Suspected area: name binding / declaration handling — where a `:=` / typed
local / parameter name is introduced. Reject the name there, before it ever
reaches lowering. Do NOT add lowering special-cases for type-shaped names; the
`.identifier`-only checks at the address-of sites are then correct as-is (no
type-shaped name can reach them).
## Reproduction
```sx
#import "modules/std.sx";
Sha256 :: struct { h:[8]u64; block:[64]u8; block_len:s64=0; total_len:u64=0; }
init :: () -> Sha256 { s:Sha256=---; s.block_len=0; s.total_len=0; s }
update :: (self:*Sha256, data:string) { self.total_len += data.len; }
main :: () -> s32 { s2 := init(); update(@s2, "."); print("total_len={}\n", s2.total_len); return 0; }
```
`./zig-out/bin/sx run <file>` today → LLVM verifier abort.

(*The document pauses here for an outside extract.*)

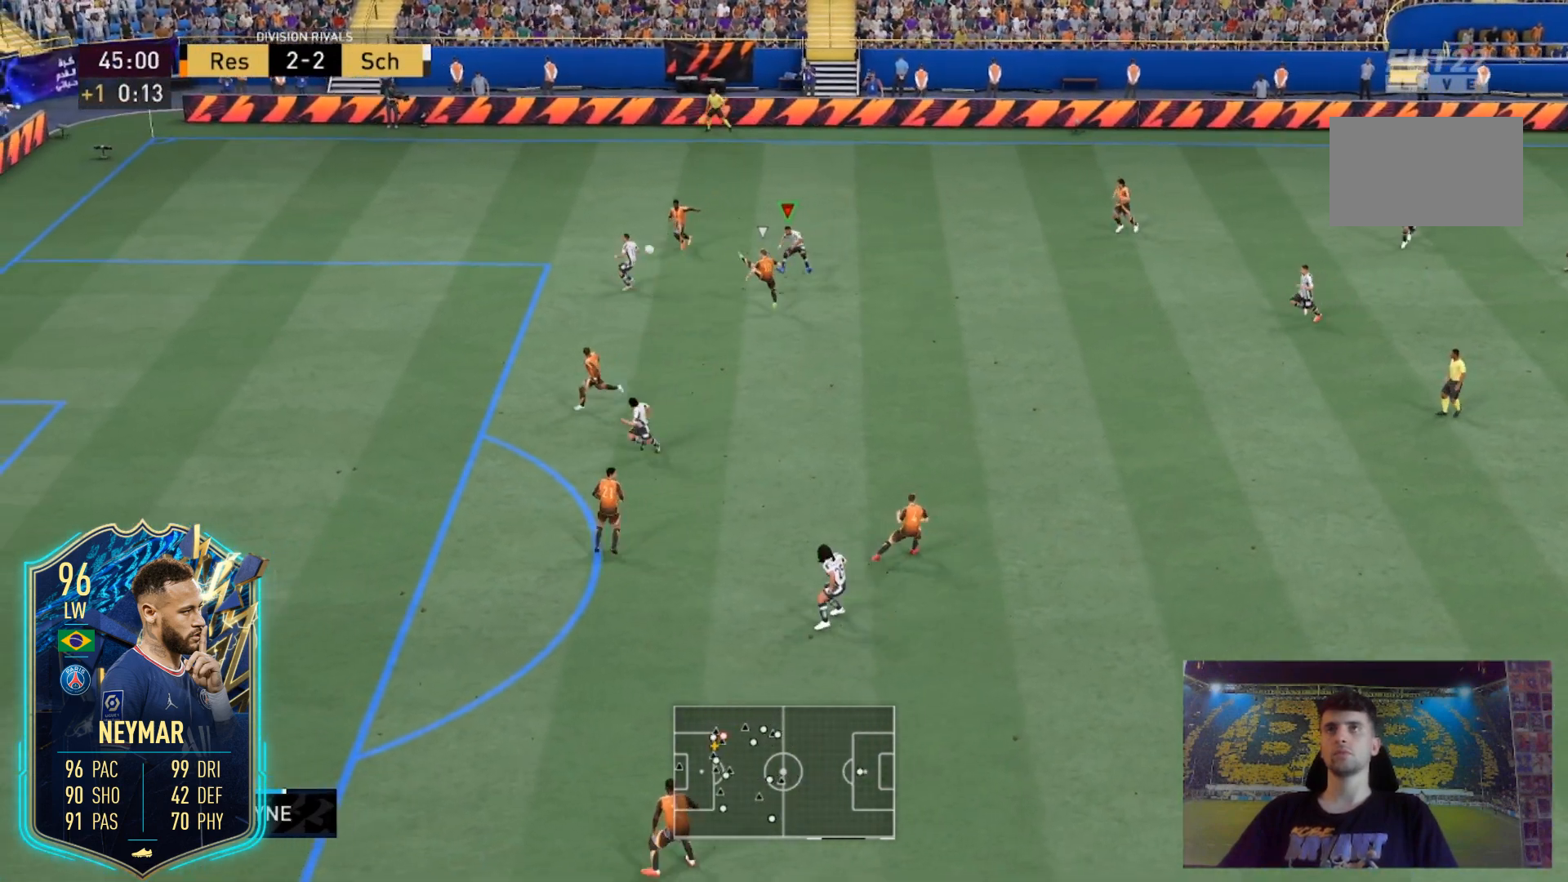
{"buttons": [], "left_stick": "down-left", "right_stick": "center", "events": []}
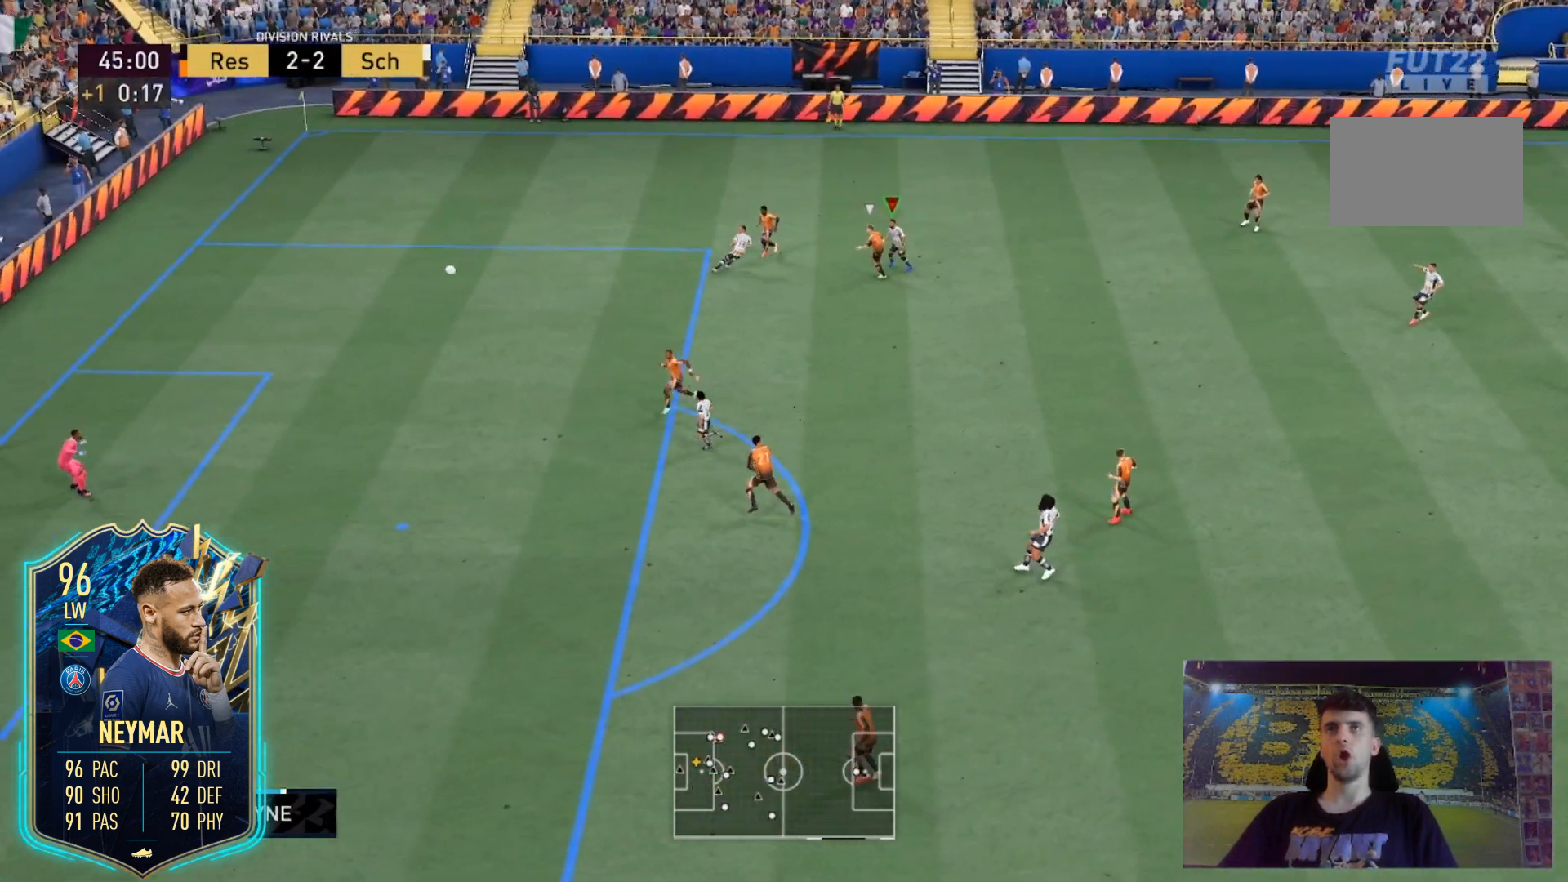
{"buttons": [], "left_stick": "left", "right_stick": "center", "events": [[67, "left_stick", "left"]]}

**Expected after fix:** a clean compile-time diagnostic that `s2` is a reserved
type name and cannot be an identifier (exit non-zero, readable error — NOT an
LLVM abort, NOT a silent copy). The same program with a non-reserved name
(`hasher := init(); update(@hasher, ".")`) must compile and print `total_len=1`.
## Verification
1. Pinned diagnostics test(s) asserting the error for representative reserved
names used as identifiers: `s2`, `u8`, `s64`, `bool`, `string` (declaration
forms: `:=`, typed local, and a parameter name). Capture the diagnostic text
in `expected/`.
2. A positive test: the same `*self` streaming pattern with NON-reserved names
(`hasher`, `ctx`) compiles and accumulates state correctly via both
`update(@h, ...)` and `h.update(...)` — proving the `.identifier` paths are
correct and no lowering special-case is needed.
3. `zig build && zig build test && bash tests/run_examples.sh` all green. If any
existing example/test declares a variable with a reserved type name, it is now
illegal — fix the test's variable name (do NOT weaken the diagnostic). Report
how many such sites existed.
## Provenance
Discovered by the `distribution` flow (P1.2 pure-sx SHA-256), whose minimal repro
happened to name a local `s2`. Real SHA-256 code with names like `hasher`/`ctx`
is unaffected on the current compiler — so the P1.2 "blocker" was a
naming artifact, and this issue is really a missing-diagnostic correctness bug.